▶ _Action item_
Find the string "Космическая" in the entries and copy each line that has it.
• • •
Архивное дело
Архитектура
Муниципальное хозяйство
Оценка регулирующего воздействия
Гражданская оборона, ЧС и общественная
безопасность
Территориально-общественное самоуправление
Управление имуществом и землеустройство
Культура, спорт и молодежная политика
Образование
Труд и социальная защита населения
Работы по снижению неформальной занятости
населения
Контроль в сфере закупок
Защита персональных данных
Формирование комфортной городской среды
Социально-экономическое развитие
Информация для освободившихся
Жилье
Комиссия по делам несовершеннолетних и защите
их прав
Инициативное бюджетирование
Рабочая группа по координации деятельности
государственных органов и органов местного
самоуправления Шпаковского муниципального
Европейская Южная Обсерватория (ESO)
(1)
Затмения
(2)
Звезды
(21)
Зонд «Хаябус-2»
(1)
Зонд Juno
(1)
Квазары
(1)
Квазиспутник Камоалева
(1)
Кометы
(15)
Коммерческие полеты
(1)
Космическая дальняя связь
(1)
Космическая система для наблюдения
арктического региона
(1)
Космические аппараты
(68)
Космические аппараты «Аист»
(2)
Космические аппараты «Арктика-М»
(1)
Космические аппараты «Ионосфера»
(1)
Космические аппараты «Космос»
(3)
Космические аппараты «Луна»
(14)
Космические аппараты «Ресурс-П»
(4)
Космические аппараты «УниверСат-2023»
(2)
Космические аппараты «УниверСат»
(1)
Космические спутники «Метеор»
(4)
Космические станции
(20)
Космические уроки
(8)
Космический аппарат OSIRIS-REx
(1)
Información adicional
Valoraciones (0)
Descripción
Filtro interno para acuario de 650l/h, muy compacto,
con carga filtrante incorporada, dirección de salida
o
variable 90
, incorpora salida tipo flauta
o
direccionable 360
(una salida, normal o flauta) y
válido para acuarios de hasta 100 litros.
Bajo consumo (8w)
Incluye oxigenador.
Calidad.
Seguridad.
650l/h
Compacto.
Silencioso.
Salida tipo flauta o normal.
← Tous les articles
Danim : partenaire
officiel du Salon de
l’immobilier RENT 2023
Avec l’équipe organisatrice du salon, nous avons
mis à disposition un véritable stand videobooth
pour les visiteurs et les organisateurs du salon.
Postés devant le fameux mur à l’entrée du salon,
• • •
▶ _Task result_
Космическая дальняя связь
Космическая система для наблюдения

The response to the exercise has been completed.